Toxicological study is a term of radiation medicine and protection announced in 2014. study work to provide basic toxicological data for risk assessment. Including the source of radioactive substances and their release to the environment, the route of human exposure, the size and duration of the dose caused by exposure, the absorption, distribution, metabolism, and excretion in the body, the biological effect of the body and its occurrence mechanism, etc.
Toxicology study methods include epidemiological studies, controlled clinical studies (human observation), toxicology in vivo experiments (experimental animals), and toxicology in vitro experiments.
Different study methods have their own characteristics, and their respective advantages, disadvantages and limitations are as follows:
1. Epidemiological studies
Advantages: true exposure conditions; interactions between chemicals; determination of effects in population; representation of overall human sensitivity.
Limitations: Costly and time-consuming; mostly retrospective, no health protection; difficult to determine exposure, confounding exposure problems; detectable risk increase must be more than 2 times; crude measurement indicators (morbidity, mortality) .
2. Controlled clinical studies:
Advantages: Prescribed limiting exposure conditions; responses are measured in a population; studies of certain groups of people are robust (eg, asthmatics); strength of effects can be measured.
Disadvantages: high cost; lower concentrations and shorter exposures; limited to small populations (generally <50); limited to temporary, small, reversible effects; generally not suitable for the most sensitive populations to study.
3. Toxicology in vivo test
Advantages: easy to control exposure conditions; can measure a variety of effects; can evaluate the role of host characteristics (such as: gender, age, genetic characteristics, etc. and other regulatory factors diet, etc.); can evaluate the mechanism.

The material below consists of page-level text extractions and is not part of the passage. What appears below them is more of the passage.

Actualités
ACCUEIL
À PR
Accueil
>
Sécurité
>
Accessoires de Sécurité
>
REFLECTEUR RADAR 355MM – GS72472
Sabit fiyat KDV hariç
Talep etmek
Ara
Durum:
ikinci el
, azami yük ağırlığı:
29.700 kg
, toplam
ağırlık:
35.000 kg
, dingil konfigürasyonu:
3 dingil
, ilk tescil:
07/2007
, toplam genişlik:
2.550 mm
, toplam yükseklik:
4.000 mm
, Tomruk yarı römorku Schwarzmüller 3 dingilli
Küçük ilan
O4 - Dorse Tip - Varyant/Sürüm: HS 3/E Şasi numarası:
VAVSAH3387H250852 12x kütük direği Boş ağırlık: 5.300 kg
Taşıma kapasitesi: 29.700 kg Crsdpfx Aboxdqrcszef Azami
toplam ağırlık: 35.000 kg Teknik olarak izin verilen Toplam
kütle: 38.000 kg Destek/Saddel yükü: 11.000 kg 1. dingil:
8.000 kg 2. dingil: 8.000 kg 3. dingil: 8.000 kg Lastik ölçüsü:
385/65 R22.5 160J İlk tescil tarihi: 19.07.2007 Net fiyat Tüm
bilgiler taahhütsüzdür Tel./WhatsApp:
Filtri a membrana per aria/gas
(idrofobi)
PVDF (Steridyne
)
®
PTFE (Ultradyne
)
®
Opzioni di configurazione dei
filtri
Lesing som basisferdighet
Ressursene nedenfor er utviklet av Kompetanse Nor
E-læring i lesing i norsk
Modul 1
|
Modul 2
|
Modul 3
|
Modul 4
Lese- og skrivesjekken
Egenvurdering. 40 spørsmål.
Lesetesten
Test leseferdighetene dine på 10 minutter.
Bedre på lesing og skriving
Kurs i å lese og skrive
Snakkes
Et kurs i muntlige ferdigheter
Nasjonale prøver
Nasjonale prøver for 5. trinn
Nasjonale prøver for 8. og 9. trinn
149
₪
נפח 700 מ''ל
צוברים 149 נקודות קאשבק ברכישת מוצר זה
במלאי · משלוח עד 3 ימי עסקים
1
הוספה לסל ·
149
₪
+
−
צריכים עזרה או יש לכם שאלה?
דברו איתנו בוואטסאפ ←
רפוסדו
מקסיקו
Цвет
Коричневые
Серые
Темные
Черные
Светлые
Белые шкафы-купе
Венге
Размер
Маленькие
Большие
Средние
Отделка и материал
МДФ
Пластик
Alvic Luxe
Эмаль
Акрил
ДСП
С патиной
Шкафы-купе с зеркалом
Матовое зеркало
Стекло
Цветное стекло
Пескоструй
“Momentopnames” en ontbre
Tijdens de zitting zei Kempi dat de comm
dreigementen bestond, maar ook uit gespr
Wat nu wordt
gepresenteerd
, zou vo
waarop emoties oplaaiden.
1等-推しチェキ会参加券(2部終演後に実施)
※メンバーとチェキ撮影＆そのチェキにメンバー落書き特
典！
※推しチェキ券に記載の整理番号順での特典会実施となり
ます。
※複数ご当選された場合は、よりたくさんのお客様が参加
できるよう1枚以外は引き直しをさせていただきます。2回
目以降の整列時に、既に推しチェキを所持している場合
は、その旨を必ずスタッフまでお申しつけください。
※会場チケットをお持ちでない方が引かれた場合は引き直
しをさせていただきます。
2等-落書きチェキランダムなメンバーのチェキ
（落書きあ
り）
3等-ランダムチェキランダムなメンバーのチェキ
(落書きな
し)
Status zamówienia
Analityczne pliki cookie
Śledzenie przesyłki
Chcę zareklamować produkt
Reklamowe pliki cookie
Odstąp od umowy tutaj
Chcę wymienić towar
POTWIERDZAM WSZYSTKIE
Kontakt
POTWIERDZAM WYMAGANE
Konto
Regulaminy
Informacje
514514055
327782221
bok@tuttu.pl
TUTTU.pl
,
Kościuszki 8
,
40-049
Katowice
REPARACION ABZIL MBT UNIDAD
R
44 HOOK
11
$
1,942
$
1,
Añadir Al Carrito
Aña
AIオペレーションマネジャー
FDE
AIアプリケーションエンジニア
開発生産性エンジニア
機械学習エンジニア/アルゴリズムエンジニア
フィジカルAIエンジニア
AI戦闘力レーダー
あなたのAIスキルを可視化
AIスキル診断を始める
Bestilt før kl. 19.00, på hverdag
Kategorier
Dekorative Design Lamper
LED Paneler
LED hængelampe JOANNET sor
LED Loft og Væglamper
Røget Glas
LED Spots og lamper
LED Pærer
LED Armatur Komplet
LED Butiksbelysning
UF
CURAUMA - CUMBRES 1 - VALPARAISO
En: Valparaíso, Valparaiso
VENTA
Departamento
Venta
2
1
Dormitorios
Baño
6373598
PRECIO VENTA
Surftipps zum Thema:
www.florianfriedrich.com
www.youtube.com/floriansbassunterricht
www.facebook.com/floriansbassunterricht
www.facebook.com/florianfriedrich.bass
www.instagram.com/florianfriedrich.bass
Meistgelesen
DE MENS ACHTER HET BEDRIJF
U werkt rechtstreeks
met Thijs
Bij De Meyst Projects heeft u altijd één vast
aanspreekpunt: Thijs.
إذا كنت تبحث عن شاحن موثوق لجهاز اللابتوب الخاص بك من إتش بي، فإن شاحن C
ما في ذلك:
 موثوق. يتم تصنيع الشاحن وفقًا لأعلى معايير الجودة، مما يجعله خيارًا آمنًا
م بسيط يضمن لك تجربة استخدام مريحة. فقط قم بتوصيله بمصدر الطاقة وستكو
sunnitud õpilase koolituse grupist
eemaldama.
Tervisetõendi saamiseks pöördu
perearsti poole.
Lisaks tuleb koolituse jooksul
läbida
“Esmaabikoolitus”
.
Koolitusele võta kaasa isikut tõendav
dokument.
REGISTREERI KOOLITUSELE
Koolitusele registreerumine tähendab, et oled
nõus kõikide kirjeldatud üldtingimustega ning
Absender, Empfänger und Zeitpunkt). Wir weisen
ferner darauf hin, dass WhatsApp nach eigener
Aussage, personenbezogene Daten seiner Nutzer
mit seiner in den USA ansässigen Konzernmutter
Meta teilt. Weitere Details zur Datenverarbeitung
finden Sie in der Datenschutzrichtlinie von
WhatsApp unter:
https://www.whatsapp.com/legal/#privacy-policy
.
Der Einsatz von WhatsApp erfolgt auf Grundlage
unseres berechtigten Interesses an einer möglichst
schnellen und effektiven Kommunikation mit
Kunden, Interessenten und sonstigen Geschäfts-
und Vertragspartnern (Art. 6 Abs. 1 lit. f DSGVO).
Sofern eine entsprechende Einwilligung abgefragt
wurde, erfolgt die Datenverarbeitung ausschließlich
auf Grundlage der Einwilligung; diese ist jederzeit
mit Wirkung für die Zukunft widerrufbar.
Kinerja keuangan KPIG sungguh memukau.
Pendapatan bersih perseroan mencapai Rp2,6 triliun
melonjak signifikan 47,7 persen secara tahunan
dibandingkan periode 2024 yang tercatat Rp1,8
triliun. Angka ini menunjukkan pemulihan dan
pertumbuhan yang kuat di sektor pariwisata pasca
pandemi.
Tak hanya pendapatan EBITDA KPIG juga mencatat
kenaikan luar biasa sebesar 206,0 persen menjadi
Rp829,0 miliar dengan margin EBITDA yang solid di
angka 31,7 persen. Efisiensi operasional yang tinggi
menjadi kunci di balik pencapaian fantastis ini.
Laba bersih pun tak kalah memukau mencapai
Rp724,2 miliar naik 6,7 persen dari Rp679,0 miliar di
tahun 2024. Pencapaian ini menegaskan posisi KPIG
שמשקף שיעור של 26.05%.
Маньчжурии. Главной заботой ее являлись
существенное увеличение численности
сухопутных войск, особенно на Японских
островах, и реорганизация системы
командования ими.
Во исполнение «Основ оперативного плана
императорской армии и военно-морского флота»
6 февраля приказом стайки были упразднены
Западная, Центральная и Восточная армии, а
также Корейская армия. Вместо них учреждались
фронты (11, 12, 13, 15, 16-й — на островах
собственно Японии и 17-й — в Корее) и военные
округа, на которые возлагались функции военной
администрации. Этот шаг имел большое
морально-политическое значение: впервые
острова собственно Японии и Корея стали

Disadvantages: Uncertainty associated with animal exposure versus human exposure; 2. Controlled rearing conditions are inconsistent with human reality; patterns of concentration and time exposure differ significantly from human exposure.
4. Toxicology in vitro test
Advantages: Fewer influencing factors, easy to control; some in-depth study (such as: mechanism, metabolism); less human and material resources.
Disadvantages: It cannot fully reflect the toxic effects, and cannot be used as the final basis for toxicity assessment and risk assessment; it is difficult to observe chronic toxic effects.